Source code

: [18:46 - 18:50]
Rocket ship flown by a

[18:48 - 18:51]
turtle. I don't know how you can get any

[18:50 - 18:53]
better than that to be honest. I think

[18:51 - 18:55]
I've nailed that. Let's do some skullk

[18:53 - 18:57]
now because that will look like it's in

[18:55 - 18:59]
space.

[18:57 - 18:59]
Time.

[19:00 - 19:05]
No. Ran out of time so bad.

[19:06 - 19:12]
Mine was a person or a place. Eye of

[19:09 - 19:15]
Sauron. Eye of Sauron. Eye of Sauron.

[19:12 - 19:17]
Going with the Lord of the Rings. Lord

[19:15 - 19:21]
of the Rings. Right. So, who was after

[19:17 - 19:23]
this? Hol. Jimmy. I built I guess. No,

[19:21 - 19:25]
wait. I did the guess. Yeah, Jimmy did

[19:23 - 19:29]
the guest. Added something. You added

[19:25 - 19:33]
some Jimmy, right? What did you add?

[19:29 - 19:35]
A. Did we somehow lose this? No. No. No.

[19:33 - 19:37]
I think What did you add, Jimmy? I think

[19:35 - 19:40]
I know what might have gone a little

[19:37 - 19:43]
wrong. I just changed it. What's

··········

Across the data, pull every line containing the string "that".

■ Result for this task ■
better than that to be honest. I think
I've nailed that. Let's do some skullk
now because that will look like it's in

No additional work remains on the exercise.